India wants a major role in policing the international sea-lanes through the Indian Ocean. New Delhi has already forged agreements with Malaysia and Indonesia regarding naval patrolling of the western end of the strategic Strait of Malacca. The Indian government exploited the December 26 tsunami disaster to flex its naval muscles in the region. In its largest-ever peacetime operation, the Indian navy dispatched 32 ships, 22 helicopters, 8 aircraft and 8,300 troops to distribute food, medicine and other relief supplies to Sri Lanka, Maldives and Indonesia.

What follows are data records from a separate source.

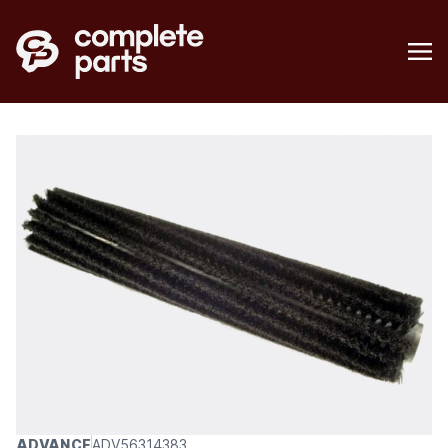
ADVANCE
ADV56314383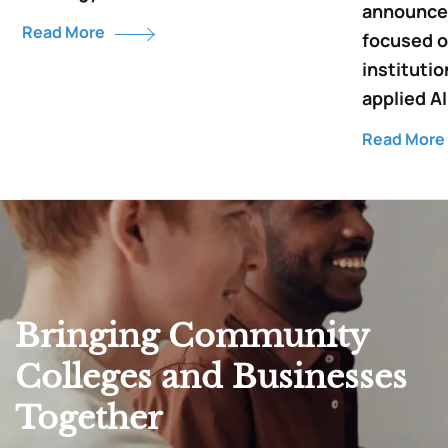
announce 
Read More
focused o
institutio
applied AI
Read More
Bringing Community
Colleges and Businesses
Together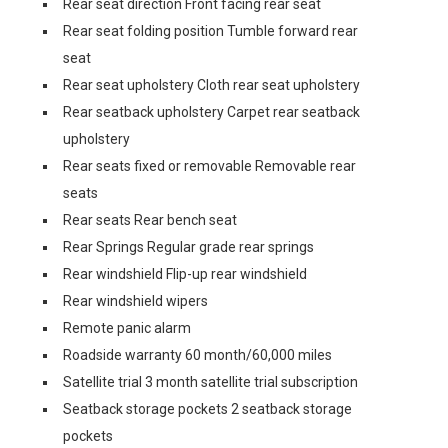
Rear seat direction Front facing rear seat
Rear seat folding position Tumble forward rear
seat
Rear seat upholstery Cloth rear seat upholstery
Rear seatback upholstery Carpet rear seatback
upholstery
Rear seats fixed or removable Removable rear
seats
Rear seats Rear bench seat
Rear Springs Regular grade rear springs
Rear windshield Flip-up rear windshield
Rear windshield wipers
Remote panic alarm
Roadside warranty 60 month/60,000 miles
Satellite trial 3 month satellite trial subscription
Seatback storage pockets 2 seatback storage
pockets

India faces competition from China for influence in South East Asia, but the chief potential obstacle to its “Look East” strategy is Washington, rather than Beijing. During her recent visit to New Delhi, US Secretary of State Condoleezza Rice gave her Indian counterparts a rude lesson in US diplomacy when she opposed a planned gas pipeline from Iran to India via Pakistan. While Indian and US interests may coincide at present in South East Asia and in other regions, there is no guarantee that Washington’s aggressive drive for world domination will not cut across other Indian plans in the future.
While India has strengthened its ties to Washington, sections of the Indian ruling elite are deeply concerned about the dangers of US militarism for their interests. As a result, New Delhi and Beijing, while vying for regional influence in Asia, are being drawn together by a mutual fear of Washington’s aggressive policies. Significantly, Chinese Premier Wen Jiabao is due to visit India this week to discuss a range of issues, including a free trade agreement.